A favorite, much-spoofed Joe Biden expression is to say, “Now, here’s the deal.”
But the former Vice President used Thursday night’s debate with Donald Trump to close the deal, pivoting to address the American people and not the wretched, fabrication-spouting noise machine with whom he shared the stage.
Trump was winging it, making stuff up on the fly and returning to his greatest hits, which are many cases his nastiest and most insidious lies.
The incumbent doesn’t read his briefing materials, and obviously did not prep for a debate that was his last opportunity to turn around an election.
The first break point came with talk of the coronavirus.
The novel coronavirus (COVID-19) pandemic “will go away. And I say, we’re rounding the turn. We’re rounding the corner. It’s going away,” said Trump.
He has recited variations of that statement thirty-eight times in recent months.
“Learning to live with it! C’mon. We’re dying with it,” Biden retorted.
In fact, 1,100 Americans died of SARS-CoV‑2, the novel coronavirus, the day before the debate, with the death toll now past 220,000.
Trump did not have the opportunity to repeat his seventy-two interruptions of the first debate on stage in Nashville. Kristen Welker of NBC News did the best job of keeping big cats in their place since I watched famed lion tamer Clyde Beatty as a little kid at the circus. Having a production staff with a mute button helped.
With Trump, as ever, everything was about him.
The man lacks empathy, which is a central Biden attribute. Asked about his minuscule tax bill in 2016 and 2017, the incumbent called $750 a “filing fee.” Biden talked of publishing his tax returns for the past twenty-two years.
The discussion later moved to Trump’s draconian immigration and asylum policies, with Welker bringing up the more than five hundred immigrant kids who were separated from their parents at the border, and whose parents cannot be found.
Trump threw up an evasive flurry about kids being brought north by “coyotes.” Biden countered that they were brought here by and taken from parents, even nursing mothers. “Those kids are alone,” he said. “They have nowhere to go.”
Biden didn’t just counter Trump. He promised to at last deliver immigration reform, offering undocumented immigrants a path to legal status and giving Dreamers security in a country where they’ve lived most of their lives.
Biden looked nothing like the “Sleepy Joe” moniker Trump has often used. Nor did he show any signs of running out the clock. He took the fight to Trump. The former veep’s boldest moment came when accusing the incumbent of racism.
════
**REQUIRED WORK:**
1. Name every person identified by name in the debate commentary.
2. Decide whether each statement agrees with the debate commentary, and support each yes or no with the deciding words quoted from it.
(a) Trump has repeated variations of his claim that the pandemic is going away thirty-eight times in recent months.
(b) During this debate, Trump repeated his seventy-two interruptions from the first debate.
(c) The more than five hundred immigrant children separated at the border have since been reunited with their parents.

**SOURCE MATERIAL:**
════
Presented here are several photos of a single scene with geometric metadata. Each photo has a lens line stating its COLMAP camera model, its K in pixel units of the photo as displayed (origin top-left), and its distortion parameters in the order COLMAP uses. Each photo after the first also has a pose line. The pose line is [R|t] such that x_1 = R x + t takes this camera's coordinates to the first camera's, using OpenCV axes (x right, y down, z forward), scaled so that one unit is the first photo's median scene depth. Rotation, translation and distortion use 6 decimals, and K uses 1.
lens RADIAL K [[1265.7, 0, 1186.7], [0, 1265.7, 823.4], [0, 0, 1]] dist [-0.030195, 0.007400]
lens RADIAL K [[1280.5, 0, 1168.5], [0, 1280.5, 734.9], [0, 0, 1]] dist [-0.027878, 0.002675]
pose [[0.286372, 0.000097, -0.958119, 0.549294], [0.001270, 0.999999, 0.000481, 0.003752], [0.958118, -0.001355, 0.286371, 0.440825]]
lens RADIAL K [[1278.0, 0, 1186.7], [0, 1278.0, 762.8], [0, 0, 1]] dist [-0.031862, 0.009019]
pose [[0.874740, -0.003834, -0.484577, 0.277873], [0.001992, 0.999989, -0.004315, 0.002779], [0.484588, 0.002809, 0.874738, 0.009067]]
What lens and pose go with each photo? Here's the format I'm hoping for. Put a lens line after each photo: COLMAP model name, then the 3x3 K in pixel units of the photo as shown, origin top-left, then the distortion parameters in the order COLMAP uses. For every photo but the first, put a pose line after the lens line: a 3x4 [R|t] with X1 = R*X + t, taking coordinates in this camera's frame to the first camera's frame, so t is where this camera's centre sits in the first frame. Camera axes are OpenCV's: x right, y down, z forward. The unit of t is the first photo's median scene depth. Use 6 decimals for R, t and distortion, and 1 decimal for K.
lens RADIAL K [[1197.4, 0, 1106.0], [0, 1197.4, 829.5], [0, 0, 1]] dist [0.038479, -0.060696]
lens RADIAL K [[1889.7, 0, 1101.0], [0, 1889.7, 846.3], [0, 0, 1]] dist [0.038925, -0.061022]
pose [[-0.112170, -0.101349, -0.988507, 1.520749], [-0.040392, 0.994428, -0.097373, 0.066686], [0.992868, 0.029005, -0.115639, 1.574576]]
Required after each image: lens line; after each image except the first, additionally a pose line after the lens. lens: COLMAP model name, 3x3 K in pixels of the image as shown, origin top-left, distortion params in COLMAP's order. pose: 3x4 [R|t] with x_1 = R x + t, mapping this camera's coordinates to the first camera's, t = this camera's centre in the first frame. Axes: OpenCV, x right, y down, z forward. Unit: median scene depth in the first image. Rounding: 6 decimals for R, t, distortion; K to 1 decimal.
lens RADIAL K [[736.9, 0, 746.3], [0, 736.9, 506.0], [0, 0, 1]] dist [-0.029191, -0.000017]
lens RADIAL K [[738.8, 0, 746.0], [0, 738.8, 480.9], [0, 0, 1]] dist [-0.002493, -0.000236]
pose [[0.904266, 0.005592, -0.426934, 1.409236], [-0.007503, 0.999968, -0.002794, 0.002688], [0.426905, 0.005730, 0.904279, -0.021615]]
════
**COMPLETED EXERCISE:**
1.
Joe Biden
Donald Trump
Kristen Welker
Clyde Beatty

2.
(a) Yes: "He has recited variations of that statement thirty-eight times in recent months."
(b) No: "Trump did not have the opportunity to repeat his seventy-two interruptions of the first debate"
(c) No: "whose parents cannot be found."